Embora possa eventualmente dar apoio a investimentos de grande monta, é instrumento desenhado para questões e controvérsias de menor envergadura. Não é, de modo algum, um substituto para a arbitragem internacional de investimentos, a qual, aliás, a própria Coreia aceita em seus acordos internacionais.
Além disso, o ombudsman coreano é aberto a qualquer investidor estrangeiro, de qualquer nacionalidade, e segue os parâmetros internamente estabelecidos para ajudar no encorajamento para entrar e na facilidade de lidar com as peculiaridades e estruturas internas. Seria, sem dúvida, excelente ter algo similar funcionando a pleno vapor no Brasil, com ampla distribuição regional de acesso e divulgação. Não há qualquer motivo para limitar tais benefícios a investidores de partes dos ACFIs! A implementação unilateral, como, aí sim, revela o bom exemplo oriental, é passível de ajudar na atração e, sobretudo, no bom funcionamento dos investimentos estrangeiros no Brasil.
O Decreto 8.863 limita a atividade do ombudsman brasileiro à cobertura subjetiva estabelecida nos ACFIs, ou seja, apenas investidores angolanos, chilenos, colombianos, mexicanos, malauis e moçambicanos, quando e se tais acordos entrarem em vigor, terão acesso ao órgão. Qual seria a razão de não estender aos demais investidores, dando maior produtividade ao capital e trabalho investidos?
Por outro lado, as pressões que originaram os projetos e firmas de ACFIs não são efetivamente satisfeitas. Por exemplo, os empresários portugueses em Angola, se necessário, terão acesso a arbitragem internacional de investimentos. O brasileiro, quando o ACFI vigorar, a algum órgão internamente estruturado: o ombudsman angolano. Ora, se a fragilidade institucional do país hospedeiro é razão de preocupação, deixar o investidor a plena mercê das suas estruturas externas não é exatamente o que se possa chamar de proteção.

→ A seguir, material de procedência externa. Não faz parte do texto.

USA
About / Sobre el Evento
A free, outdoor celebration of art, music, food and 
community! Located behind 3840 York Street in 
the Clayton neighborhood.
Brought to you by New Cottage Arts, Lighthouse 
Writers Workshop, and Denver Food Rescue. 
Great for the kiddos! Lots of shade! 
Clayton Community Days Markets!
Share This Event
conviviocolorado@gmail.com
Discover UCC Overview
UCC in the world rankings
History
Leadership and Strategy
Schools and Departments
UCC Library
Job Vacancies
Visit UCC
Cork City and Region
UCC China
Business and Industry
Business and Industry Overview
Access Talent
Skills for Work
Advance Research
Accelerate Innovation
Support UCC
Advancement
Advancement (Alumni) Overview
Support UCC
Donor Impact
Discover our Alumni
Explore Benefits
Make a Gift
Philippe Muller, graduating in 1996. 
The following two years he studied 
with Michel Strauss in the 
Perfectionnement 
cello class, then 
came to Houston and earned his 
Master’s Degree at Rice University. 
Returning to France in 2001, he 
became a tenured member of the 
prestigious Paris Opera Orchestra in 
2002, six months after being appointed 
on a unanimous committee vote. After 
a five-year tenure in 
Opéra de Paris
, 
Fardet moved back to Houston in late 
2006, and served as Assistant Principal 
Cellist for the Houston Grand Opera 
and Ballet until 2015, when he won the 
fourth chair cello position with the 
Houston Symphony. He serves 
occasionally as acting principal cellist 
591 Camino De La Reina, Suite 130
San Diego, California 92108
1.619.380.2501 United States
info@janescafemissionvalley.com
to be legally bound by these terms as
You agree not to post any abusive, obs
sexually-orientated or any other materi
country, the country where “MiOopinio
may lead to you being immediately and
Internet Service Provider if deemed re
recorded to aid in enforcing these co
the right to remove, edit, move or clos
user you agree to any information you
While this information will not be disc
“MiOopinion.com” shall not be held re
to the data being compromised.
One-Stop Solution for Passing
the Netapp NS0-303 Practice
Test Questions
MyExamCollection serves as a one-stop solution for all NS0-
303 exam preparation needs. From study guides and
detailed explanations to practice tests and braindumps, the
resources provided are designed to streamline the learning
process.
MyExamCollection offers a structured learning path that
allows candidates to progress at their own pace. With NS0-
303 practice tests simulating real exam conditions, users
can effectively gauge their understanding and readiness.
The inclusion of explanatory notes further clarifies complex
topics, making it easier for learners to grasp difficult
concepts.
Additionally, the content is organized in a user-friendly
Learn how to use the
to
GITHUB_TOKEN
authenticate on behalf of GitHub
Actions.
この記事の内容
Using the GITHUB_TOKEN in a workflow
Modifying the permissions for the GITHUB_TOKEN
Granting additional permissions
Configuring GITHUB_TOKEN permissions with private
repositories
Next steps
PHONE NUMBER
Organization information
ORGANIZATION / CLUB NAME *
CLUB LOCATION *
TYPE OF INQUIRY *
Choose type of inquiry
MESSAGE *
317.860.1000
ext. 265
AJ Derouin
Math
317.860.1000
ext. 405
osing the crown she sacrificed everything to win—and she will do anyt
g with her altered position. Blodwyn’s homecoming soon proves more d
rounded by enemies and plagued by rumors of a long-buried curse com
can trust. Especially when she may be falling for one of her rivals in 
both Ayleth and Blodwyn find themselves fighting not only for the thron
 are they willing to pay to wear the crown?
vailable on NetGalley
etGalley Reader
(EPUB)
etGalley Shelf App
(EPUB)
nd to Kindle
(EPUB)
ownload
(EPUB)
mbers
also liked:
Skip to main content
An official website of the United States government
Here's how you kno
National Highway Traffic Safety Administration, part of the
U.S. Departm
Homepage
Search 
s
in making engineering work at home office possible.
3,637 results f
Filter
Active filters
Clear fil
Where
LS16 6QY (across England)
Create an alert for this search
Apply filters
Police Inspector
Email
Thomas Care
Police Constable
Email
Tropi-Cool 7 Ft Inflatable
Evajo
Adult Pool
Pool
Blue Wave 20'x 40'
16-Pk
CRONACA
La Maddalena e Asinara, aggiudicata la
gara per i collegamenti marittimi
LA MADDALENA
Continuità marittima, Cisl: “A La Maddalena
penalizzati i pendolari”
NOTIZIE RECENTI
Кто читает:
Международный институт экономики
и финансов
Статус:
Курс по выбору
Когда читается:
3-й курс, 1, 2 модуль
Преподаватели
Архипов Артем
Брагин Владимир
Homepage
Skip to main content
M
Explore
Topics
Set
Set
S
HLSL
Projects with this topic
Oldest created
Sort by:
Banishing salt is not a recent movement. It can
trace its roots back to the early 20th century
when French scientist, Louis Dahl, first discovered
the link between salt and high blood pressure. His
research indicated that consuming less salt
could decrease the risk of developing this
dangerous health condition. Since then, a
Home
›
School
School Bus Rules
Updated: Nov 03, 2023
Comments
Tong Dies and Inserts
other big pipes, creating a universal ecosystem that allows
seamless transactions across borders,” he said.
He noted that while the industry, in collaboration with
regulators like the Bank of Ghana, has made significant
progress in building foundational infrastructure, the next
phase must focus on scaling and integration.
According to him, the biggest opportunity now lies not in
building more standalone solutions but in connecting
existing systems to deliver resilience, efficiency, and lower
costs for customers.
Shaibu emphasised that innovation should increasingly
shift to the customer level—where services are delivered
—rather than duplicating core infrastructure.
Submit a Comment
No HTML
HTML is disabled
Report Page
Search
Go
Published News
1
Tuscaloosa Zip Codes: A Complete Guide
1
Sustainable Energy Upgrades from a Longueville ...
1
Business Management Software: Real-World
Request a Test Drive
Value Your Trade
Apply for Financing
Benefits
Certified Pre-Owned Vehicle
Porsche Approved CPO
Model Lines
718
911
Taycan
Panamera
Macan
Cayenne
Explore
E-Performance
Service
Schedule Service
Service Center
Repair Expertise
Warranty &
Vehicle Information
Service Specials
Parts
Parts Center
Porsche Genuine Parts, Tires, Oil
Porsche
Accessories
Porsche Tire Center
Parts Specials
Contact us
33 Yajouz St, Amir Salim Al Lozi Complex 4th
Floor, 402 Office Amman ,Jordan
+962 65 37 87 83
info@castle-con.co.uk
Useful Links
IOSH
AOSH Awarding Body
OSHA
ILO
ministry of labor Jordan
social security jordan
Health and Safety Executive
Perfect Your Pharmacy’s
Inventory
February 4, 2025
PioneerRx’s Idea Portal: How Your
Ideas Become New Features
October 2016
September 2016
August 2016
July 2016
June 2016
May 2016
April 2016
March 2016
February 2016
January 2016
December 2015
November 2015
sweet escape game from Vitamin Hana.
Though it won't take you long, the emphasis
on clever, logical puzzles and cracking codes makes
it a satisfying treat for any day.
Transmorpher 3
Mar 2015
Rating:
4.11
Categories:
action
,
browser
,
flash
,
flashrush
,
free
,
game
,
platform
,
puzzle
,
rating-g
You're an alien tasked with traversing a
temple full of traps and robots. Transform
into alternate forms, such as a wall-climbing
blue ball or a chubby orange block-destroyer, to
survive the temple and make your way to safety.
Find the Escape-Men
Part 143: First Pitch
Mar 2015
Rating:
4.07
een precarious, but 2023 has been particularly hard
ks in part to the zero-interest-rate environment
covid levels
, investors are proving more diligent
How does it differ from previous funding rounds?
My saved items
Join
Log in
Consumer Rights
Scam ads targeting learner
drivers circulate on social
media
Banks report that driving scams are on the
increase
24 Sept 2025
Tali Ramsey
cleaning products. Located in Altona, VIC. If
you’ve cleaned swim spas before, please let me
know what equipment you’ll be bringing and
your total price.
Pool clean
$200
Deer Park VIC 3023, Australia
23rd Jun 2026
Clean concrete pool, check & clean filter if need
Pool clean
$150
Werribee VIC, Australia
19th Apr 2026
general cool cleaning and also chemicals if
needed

É aí que surge uma função específica do ombudsman como parte da estrutura orgânica dos ACFIs: eles recebem questionamentos e demandas dos investidores nacionais no país para as levar, sendo o caso, ao comitê conjunto, onde pode negociar com as autoridades do país receptor do investimento. Tal elemento está ausente da experiência coreana e, decerto, será lançado ao teste da realidade, tantas vezes impiedosa com a criatividade idealista. Acreditamos em sua baixa eficiência, pois eivada desde a origem dos tantos vícios e vicissitudes da proteção diplomática: necessidade de convencer os funcionários nacionais a aplicarem seu melhor empenho, constante desalinhamento dos interesses do investidor com seu Estado de origem, arrefecimento do pedido em face de questões políticas e ausência de alavancagem jurídica significativa.
Em nossa opinião, portanto, a criação de um ombudsman para os investidores estrangeiros pode ser de grande valia, mas estando tal órgão concentrado na atração e auxílio a todos os investidores estrangeiros no Brasil. Se não for assim, resta pouco campo para sua ação, potencialmente benfazeja. Fracassar não fracassará, espera-se, mas gerará muito menos benefício do que seria possível com poucas alterações, particularmente a ênfase na capacidade de apoio e intermediação de demandas para a universalidade dos investidores estrangeiros, mesmo antes da concretização dos investimentos.
No campo da proteção internacional dos investidores estrangeiros, algo de que as empresas brasileiras precisam para se fixar nas promissoras economias africanas, asiáticas e latino-americanas, a arbitragem internacional — talvez remodelada em um ou outro aspecto — se mostra ainda insubstituível.